“Contributing to society or the environment” is something that tends to make most CEOs feel good. But these days, simply “feeling good” doesn’t cut it anymore. Sustainability is becoming the norm. Increasingly, organisations will (have to) face the actual costs and results of their decisions. And that is what ‘redefining value’ is all about. How can you make your operations more sustainable, and then translate those efforts into figures? A challenge, sure – but also a fantastic opportunity. Many companies have already made the shift, and they’re reaping the fruits today.
Why 'redefing value'
Traditionally, we equate a company’s value with its ability to generate profit. ‘Value’ becomes something purely financial, as we barely take into account the broader impact. Any positive effects are simply ‘a nice added bonus’. Negative effects become externalities, passed off on society or the environment.
But the traditional model is crumbling. There’s a growing awareness that companies sometimes underestimate the impact they have. People are especially starting to frown at the way costs are passed off on others without a second thought. Pressure is mounting on all fronts: from national governments and international institutions like the European Union, to major investors and forward-thinking companies who have taken steps to change. And increasingly, the general public is joining the chorus. It’s clear that we need to reinterpret the concept of ‘value’. Not just in our decision-making processes, but also in our financial reporting. Because there is no one-to-one relationship between value and profit – hence ‘redefining value’.

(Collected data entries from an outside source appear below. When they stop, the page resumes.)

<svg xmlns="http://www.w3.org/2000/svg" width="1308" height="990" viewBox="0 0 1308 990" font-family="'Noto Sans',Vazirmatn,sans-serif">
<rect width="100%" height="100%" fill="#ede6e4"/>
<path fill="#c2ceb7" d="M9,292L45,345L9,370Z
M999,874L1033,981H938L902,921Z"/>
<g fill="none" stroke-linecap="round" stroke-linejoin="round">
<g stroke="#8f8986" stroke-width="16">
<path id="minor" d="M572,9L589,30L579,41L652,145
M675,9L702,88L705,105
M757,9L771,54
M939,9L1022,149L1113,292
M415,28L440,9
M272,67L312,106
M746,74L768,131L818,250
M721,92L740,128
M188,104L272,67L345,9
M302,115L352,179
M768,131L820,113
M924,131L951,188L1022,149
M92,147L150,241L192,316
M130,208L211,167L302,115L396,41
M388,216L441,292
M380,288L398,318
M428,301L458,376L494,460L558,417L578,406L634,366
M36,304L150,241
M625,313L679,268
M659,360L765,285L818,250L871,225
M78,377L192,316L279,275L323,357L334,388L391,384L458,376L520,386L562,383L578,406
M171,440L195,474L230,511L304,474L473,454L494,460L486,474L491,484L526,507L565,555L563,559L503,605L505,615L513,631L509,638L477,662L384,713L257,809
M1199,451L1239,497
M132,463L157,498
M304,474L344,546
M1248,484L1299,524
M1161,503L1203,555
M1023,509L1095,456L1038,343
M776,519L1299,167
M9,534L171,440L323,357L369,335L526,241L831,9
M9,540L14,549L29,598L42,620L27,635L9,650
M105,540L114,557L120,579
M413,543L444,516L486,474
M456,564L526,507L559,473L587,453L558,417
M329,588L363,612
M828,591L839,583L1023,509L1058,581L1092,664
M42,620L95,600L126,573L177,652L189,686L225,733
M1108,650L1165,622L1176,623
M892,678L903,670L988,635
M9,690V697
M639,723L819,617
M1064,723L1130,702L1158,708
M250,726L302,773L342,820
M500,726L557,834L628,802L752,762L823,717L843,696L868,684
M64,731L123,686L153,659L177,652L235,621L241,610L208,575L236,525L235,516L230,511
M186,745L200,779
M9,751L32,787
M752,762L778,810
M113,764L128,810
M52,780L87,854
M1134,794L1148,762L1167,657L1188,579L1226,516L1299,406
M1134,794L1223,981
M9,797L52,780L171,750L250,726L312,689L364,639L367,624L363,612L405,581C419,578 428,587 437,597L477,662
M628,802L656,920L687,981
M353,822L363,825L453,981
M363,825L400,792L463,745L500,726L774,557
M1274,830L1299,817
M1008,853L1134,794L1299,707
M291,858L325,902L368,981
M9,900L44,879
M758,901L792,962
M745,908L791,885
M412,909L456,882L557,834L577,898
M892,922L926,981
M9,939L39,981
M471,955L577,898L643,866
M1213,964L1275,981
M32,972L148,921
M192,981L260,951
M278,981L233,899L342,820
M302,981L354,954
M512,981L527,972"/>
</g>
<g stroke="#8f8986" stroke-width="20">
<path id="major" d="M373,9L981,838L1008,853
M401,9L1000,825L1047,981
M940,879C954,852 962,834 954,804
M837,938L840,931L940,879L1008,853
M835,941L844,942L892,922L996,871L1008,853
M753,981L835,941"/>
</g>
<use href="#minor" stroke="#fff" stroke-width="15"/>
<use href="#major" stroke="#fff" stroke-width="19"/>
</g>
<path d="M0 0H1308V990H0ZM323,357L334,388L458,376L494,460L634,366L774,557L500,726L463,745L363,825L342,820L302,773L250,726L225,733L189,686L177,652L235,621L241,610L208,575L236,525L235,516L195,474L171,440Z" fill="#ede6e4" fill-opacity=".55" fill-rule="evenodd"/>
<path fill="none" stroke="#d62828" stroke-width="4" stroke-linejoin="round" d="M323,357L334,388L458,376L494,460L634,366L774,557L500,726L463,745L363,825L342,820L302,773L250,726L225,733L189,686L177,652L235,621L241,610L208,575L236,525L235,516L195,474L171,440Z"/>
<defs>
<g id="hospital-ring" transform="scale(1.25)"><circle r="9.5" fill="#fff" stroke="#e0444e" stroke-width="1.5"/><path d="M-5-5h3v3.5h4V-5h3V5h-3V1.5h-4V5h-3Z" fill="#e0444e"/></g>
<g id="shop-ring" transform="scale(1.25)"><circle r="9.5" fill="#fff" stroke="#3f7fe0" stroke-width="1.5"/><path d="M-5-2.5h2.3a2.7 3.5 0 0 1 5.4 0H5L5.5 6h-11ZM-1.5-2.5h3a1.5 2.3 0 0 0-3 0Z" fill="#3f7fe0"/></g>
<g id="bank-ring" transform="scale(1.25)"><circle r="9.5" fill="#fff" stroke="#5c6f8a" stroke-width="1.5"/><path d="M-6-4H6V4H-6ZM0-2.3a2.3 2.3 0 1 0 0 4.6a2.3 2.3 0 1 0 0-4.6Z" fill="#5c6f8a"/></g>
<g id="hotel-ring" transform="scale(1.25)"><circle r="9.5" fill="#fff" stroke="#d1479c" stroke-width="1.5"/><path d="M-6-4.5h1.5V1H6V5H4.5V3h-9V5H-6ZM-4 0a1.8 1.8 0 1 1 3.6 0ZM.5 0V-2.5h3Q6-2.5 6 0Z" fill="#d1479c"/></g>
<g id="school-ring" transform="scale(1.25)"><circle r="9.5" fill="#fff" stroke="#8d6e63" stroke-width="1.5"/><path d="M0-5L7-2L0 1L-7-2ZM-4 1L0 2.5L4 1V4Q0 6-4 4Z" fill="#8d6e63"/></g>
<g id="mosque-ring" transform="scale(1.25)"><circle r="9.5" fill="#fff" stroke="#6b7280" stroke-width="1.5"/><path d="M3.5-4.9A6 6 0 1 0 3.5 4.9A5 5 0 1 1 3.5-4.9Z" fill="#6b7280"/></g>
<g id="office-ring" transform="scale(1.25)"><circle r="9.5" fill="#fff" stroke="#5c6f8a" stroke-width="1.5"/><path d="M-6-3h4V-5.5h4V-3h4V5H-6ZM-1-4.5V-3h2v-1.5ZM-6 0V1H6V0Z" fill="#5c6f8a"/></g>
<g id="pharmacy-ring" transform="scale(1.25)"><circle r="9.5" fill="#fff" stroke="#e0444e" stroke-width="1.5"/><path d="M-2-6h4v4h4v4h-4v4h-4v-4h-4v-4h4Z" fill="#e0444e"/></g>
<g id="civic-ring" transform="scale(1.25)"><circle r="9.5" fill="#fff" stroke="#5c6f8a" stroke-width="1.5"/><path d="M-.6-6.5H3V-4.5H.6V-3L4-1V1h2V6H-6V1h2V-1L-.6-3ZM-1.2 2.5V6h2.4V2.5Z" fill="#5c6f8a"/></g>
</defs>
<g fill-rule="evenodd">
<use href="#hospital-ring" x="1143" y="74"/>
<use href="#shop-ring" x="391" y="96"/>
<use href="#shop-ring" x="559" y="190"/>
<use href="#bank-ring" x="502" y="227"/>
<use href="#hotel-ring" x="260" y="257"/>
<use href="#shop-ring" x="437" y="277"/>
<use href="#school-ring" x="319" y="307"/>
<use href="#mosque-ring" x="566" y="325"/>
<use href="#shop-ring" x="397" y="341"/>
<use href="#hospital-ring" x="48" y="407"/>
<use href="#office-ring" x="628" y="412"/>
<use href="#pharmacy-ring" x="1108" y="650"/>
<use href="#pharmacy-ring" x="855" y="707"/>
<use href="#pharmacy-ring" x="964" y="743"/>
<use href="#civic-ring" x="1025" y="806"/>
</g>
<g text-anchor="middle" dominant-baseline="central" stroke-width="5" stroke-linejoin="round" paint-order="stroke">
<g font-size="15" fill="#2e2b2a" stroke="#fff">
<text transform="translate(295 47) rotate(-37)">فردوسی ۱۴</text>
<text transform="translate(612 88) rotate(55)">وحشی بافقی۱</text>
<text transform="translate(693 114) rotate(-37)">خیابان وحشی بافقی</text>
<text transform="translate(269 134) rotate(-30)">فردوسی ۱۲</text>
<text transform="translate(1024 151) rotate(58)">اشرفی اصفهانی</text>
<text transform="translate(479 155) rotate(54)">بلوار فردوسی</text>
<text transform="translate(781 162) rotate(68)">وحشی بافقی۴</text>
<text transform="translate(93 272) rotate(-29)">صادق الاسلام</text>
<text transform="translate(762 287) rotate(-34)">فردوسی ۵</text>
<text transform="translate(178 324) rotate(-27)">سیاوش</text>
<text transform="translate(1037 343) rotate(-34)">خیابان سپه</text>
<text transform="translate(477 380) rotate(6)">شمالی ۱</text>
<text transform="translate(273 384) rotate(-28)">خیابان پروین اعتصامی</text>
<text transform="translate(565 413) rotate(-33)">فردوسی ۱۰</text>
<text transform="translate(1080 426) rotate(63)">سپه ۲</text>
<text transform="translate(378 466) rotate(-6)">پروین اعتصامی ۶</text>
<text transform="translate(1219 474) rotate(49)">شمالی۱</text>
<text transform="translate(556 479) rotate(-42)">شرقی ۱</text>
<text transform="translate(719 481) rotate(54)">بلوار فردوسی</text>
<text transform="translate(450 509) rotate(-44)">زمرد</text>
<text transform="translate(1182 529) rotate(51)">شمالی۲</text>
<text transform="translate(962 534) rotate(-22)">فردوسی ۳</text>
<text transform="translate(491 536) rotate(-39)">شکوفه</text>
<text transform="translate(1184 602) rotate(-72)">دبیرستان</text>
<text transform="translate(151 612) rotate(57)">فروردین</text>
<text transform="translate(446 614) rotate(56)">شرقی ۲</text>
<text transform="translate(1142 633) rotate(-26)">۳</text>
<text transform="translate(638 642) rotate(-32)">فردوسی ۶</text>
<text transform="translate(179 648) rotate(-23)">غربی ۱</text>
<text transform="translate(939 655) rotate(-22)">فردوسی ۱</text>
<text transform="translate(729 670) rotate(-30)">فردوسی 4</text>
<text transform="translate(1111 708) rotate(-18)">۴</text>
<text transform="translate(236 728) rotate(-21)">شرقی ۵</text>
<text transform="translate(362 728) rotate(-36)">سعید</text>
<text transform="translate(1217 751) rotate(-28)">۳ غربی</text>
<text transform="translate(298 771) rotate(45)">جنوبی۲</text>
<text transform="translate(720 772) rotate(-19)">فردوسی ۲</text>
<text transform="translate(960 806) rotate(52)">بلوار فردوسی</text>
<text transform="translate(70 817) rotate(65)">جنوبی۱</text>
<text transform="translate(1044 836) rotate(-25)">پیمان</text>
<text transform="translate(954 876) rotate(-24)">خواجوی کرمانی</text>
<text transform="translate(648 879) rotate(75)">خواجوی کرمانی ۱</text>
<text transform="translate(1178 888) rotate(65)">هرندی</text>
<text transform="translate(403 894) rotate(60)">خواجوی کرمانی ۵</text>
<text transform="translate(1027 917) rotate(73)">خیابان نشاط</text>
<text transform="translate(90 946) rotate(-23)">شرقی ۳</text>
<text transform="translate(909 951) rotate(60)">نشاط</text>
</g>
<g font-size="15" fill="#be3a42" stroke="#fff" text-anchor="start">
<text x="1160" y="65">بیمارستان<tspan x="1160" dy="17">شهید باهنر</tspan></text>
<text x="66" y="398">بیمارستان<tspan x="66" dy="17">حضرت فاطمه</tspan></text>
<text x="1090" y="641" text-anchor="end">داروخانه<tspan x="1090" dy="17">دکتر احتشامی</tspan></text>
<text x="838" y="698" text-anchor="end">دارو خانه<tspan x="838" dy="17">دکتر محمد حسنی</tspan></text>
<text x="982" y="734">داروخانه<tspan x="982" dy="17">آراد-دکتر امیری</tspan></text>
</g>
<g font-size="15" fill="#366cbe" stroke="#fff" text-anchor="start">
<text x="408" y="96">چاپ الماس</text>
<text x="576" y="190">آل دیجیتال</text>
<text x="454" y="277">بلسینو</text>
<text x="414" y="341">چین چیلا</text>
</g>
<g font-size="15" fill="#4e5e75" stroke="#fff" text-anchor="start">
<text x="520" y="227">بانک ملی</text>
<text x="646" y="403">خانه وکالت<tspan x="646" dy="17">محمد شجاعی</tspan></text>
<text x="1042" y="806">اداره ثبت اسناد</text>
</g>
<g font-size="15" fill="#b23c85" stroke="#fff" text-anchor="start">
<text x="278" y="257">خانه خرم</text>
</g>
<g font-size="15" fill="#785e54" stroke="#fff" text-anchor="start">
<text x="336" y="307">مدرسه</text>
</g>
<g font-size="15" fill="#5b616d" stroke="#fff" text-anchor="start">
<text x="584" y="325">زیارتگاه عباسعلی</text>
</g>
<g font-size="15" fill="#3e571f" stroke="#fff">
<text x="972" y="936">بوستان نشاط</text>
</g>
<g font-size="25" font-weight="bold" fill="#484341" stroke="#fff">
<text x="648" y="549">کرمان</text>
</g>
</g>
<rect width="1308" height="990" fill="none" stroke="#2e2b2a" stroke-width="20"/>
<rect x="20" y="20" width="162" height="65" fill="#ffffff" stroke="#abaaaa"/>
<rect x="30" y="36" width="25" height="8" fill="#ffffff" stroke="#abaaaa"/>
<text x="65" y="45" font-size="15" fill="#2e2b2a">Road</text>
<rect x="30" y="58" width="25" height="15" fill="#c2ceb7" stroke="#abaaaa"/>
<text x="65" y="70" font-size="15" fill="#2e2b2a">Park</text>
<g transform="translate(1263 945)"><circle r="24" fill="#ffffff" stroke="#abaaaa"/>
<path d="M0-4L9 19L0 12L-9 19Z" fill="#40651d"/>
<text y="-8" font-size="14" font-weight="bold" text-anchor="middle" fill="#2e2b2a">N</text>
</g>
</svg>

‘Redefining value’ is about finding a better way to define the value organisations create. It’s about determining a clear, objective link between sustainability and the creation of value, to make it easier to base our decisions on the right reasons. The question – what is the impact of our business decisions – remains the same. But the answer suddenly becomes much broader. Of course, a decision will affect your financial value. But will it also create ecological value? What about social value for society? Only at home or also abroad? Will your decision create human value for those who bare directly involved, customers, staff, anyone in the immediate environment? Some companies are already looking at value this way. In the luxury sector, a large player now reports on ecological as well as financial profits and losses. An international clothing giant does the same. This has given both the opportunity to adjust their decision-making processes.
Turning decision-making processes around is a win-win situation.
Turning decision-making processes around may seem like a massive challenge. In reality, it’s a win-win situation. Decisions based on actual impact don’t suddenly stop being financially interesting. They simply become better when other criteria are taken into account as well. Why?
- Because every company has a responsibility to society. For more than 15 years, the World Economic Forum has been discussing the biggest risks our world faces. Now, for the first time ever, its list is headed entirely by ecological risks, both in terms of probability and impact. These risks range from extreme weather and loss of biodiversity to natural disasters and failing climate policies. Passing off the external costs of our economic process plays a key role in this.
- Because ‘redefining value’ is an irreversible process. Major investment firms, including pension funds, are beginning to focus on the total impact of the companies they’re investing in, rather than just their financial impact. Exorbitant amounts of capital are being divested from carbon-inefficient sectors and reinvested in green industries.
- Because other companies too are finding this increasingly important and are aligning their strategy with it. Unsustainable companies risk losing customers. Sometimes, we’re talking about major customers: companies who’ve already altered their strategy themselves often simultaneously raise the bar for their partners.
- Because awareness is increasing among the general public as well. A sustainable image is a commercial asset. For the younger ‘high potential’ generations, sustainability is an important measure when deciding whether to join and remain loyal to a company. And small-scale investors are discovering sustainable investment approaches.
- Because it will soon be a legal obligation. Listed companies are already required by law to submit both financial and non-financial reporting. The European Commission is currently drafting new guidelines to clarify and expand these requirements.
- And last but not least, because sustainability creates new business opportunities. Making products and services wholly sustainable can help businesses gain a foothold in new markets. A more sustainable product can even directly add extra value if clients are willing to pay more for it in comparison. Examples are rife both in Belgium and abroad.
The best way to learn is to learn from each other’s
‘Redefining value’ is high on global agendas, and the trend shows no sign of abating. Consultants offer some guidance, but their methods differ and aren’t always easy to apply. There’s a need for harmonisation. Large international companies are wasting no time in organising themselves. The World Business Council for Sustainable Development (WBCSD) and the European Business Network for Corporate Sustainability and Responsibility (CSR Europe) have brought together a group of sustainability frontrunners taking initiative in the field of water management, carbon emissions, biodiversity, health and safety, employment policy,… The Shift is Belgium’s national point of contact for both networks.
Having a point of contact is important for our country’s own companies and organisations. Often, they are willing to contribute, but don’t instantly know how. Many of them are unable to take action on the same scale as the giant global players leading the charge today. Which is why an organisation like The Shift can play an active role, inspiring and promoting a healthier decision-making process. We continuously keep track of the latest developments, organise workshops and offer members the support of a network. Because the best way to learn is to learn from each other’s.